Die reaktionsschnellsten TN Panels sind immerhin etwa doppelt so schnell wie die schnellsten IPS/PVA Panels, wenn wir uns einig sind, dass selbst die TNs nicht perfekt sind dann sind es nur halbsoschnelle IPS/PVA Panels noch viel weniger...

Wir reden wir immerhin von jemandem, dem ein Samsung SyncMaster P2350 zu langsam ist- der hat auch nur 2ms Grau zu Grau und liegt damit sicher auf dem Niveau der besten IPS/PVA Panels...



> Reaktionszeit und Inputlag sind zwei verschiedene Faktoren, die du im Übrigen nicht einfach vermischen kannst. Das erweckt für mich den Eindruck, dass du nicht genau weißt, wovon du eigentlich sprichst


 
Ich weiß, Schreibfehler; gemeint war natürlich die Reaktionszeit

Ich kann nur nochmals den Acer GD245HQ empfehlen



> kann dir auch noch zum Samsung Syncmaster XL2370 LED raten


 
Hm... Gleicher (Panel-)Hersteller, gleiche Auflösung, gleiche Diagonale, gleiche Grau zu Grau Reaktionszeit... ich vermute XL2370 LED hat das selbe Panel und damit exakt die gleiche Reaktionszeit wie der P2350...


----------



## WTFlikeROFL (12. März 2010)

Samsung 245b, ein super teil, gute qualität und nicht zu teuer.


----------



## Superwip (12. März 2010)

WTFlikeROFL schrieb:


> Samsung 245b, ein super teil, gute qualität und nicht zu teuer.

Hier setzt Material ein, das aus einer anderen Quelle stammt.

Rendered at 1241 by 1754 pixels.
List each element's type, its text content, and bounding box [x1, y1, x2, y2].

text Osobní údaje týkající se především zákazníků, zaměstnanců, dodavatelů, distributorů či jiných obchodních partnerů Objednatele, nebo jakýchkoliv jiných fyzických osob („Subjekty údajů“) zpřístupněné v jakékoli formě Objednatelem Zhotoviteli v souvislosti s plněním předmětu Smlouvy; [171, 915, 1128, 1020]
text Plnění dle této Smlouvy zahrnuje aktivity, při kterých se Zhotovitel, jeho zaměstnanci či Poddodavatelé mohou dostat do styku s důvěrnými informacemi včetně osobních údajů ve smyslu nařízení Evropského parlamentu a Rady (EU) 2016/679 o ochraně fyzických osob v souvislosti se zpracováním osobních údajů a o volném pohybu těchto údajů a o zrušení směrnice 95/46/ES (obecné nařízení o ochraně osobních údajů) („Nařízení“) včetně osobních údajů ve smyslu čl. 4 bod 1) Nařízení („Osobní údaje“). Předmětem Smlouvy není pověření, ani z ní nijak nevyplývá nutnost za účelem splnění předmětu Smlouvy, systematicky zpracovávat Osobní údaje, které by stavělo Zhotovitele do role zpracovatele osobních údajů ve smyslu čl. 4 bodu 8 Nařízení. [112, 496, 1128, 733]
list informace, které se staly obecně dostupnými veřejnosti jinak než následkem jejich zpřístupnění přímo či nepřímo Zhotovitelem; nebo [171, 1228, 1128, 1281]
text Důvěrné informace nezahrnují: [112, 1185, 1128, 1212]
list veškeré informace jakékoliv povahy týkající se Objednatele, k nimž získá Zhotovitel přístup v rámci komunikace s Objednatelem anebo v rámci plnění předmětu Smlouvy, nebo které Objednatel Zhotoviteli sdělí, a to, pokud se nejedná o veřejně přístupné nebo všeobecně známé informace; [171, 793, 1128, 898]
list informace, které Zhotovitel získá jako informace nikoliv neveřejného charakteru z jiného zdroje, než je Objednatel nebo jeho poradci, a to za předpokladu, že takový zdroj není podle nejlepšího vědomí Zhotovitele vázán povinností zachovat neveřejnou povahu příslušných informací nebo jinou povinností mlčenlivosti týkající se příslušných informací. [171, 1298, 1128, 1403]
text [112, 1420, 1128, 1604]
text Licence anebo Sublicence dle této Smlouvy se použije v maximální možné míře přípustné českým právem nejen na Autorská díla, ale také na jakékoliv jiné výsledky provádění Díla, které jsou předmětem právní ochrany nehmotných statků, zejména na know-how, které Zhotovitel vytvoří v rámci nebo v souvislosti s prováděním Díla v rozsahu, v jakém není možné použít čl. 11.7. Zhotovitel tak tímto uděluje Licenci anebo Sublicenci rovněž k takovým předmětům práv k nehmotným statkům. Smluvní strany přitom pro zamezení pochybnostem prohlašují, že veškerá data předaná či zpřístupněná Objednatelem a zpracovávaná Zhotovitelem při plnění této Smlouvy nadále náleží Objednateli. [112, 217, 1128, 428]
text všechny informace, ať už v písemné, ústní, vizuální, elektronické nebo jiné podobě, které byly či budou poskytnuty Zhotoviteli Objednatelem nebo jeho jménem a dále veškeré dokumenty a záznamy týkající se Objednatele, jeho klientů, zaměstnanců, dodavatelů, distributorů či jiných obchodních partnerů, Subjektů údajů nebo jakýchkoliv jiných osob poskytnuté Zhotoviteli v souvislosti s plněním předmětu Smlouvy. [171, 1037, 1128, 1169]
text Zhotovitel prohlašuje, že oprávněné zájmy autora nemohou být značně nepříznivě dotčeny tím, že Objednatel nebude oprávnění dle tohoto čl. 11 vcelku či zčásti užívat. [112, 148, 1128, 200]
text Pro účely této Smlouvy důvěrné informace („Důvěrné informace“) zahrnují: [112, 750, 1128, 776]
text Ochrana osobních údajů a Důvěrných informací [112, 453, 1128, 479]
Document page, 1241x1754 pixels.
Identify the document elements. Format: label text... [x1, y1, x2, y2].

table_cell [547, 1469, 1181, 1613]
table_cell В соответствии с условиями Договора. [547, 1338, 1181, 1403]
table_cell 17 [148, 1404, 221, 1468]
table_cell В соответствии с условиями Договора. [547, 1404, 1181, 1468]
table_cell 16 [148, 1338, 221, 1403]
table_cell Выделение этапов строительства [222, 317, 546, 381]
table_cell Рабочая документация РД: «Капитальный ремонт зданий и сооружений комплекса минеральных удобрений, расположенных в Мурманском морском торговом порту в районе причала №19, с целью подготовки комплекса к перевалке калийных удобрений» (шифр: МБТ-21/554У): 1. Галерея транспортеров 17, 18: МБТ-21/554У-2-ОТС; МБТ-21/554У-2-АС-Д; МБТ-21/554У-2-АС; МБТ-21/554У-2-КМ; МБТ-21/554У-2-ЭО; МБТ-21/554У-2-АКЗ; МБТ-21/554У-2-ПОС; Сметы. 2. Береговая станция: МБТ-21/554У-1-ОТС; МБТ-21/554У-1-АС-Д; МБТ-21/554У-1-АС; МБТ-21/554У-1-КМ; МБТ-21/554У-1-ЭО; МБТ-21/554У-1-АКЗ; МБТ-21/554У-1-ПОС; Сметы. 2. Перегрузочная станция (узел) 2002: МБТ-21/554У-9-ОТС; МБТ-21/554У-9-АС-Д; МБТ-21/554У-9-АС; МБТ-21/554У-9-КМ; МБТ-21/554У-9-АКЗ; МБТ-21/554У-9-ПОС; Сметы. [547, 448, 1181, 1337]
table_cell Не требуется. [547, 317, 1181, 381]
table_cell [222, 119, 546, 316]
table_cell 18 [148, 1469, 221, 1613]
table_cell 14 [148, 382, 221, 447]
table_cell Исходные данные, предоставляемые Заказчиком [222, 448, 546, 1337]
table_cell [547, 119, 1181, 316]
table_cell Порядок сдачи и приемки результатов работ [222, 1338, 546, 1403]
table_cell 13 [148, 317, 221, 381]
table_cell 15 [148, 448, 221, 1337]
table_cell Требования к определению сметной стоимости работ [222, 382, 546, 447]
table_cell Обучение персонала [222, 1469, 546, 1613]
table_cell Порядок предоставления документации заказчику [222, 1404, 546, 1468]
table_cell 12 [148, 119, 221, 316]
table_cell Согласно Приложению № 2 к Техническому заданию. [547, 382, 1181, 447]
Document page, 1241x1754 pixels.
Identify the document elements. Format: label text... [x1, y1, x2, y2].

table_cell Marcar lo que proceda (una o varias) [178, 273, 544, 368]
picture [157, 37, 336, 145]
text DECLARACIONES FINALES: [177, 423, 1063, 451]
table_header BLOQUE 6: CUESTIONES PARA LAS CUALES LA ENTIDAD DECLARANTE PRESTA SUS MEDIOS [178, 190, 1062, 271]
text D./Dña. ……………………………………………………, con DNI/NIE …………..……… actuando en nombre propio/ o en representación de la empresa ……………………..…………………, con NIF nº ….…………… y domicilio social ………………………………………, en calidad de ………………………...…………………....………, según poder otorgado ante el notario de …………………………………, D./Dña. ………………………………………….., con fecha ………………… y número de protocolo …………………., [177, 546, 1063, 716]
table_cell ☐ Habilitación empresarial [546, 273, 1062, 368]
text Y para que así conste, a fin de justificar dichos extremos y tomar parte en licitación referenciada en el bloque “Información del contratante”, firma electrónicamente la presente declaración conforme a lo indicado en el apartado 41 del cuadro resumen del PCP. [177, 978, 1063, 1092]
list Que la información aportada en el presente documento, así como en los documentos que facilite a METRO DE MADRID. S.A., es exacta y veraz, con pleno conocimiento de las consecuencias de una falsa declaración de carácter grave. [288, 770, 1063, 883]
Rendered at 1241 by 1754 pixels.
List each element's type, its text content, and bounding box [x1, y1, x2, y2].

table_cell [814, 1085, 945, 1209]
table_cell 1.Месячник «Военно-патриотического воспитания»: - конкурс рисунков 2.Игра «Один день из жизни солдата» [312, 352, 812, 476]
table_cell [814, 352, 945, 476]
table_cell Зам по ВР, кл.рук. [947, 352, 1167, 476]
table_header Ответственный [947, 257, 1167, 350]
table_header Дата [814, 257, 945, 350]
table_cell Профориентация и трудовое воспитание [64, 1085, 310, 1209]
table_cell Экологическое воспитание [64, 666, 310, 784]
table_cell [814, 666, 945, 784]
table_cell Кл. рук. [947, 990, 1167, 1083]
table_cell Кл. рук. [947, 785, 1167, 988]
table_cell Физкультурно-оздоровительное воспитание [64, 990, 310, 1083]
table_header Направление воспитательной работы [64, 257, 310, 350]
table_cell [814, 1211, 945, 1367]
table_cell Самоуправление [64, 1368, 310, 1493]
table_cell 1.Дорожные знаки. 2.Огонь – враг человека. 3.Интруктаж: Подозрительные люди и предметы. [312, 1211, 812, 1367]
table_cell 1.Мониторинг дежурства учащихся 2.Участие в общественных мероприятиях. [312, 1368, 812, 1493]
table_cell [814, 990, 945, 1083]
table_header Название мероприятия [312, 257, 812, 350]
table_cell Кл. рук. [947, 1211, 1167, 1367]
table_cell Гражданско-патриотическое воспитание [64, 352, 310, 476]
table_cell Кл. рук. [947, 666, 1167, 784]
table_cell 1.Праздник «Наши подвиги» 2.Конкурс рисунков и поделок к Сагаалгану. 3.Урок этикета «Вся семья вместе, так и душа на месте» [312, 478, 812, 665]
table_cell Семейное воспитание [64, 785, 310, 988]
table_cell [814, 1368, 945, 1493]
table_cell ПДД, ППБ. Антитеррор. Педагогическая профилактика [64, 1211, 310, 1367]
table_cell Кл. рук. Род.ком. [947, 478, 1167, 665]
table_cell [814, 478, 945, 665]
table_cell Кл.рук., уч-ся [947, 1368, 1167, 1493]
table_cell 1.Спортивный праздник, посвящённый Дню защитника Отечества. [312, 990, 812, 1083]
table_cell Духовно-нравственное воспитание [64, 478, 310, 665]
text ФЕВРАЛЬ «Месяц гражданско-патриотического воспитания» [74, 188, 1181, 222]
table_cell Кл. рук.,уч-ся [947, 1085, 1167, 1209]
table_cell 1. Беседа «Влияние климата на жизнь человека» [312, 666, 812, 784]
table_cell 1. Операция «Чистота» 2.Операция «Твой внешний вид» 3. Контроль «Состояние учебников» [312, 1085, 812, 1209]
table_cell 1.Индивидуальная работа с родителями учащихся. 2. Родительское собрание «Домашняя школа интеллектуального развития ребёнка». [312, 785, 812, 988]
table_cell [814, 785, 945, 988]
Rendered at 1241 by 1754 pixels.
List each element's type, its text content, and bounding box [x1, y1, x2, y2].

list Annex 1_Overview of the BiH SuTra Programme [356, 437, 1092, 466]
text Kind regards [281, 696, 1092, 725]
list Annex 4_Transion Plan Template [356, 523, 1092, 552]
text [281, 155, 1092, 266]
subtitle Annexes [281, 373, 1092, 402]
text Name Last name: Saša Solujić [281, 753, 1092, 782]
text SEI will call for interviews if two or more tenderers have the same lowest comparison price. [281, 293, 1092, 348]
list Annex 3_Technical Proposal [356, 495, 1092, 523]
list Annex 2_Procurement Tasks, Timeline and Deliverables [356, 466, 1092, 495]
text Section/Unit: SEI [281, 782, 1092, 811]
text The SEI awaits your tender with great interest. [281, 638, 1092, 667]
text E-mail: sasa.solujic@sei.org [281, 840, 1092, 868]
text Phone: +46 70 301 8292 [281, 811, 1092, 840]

Und hat mit 5ms Grau zu Grau eine deutlich schlechtere Reaktionszeit als der P2350 (2ms) womit er sich hier natürlich disqualifiziert

Nicht vergessen: der Monitor muss in Sachen Reaktionszeit im Vergleich zum P2350 eine Signifikante Verbesserung darstellen!


----------



## piopakk (16. März 2010)

Habe letzlich gedacht das der monitor 120 hz haben sollte. scheint auch ohne 3D nutzung ein klarer vorteil in spielen zu sein.


----------



## piopakk (16. März 2010)

Habe gerade bei PRAD gelesen, das der Samsung P2450H einen guten test gemacht hat und das er für spiler geignet ist. 
Aber ist der P2450H besser als mein jetziger P2350?


----------



## FatBoo (17. März 2010)

piopakk schrieb:


> Habe gerade bei PRAD gelesen, das der Samsung P2450H einen guten test gemacht hat und das er für spiler geignet ist.
> Aber ist der P2450H besser als mein jetziger P2350?



Der 2450H hat ein anderes Panel und ein HDMI-Eingang. Mehr oder weniger geeignet ist der auch nicht...


----------



## Xasser (24. März 2010)

Ich bin auch ein Gamer und bemerke leider kleine Details, deshalb habe ich zum Lg w2442pa gegriffen, und bin absolut zu frieden
Test sie hier: Prad.de


----------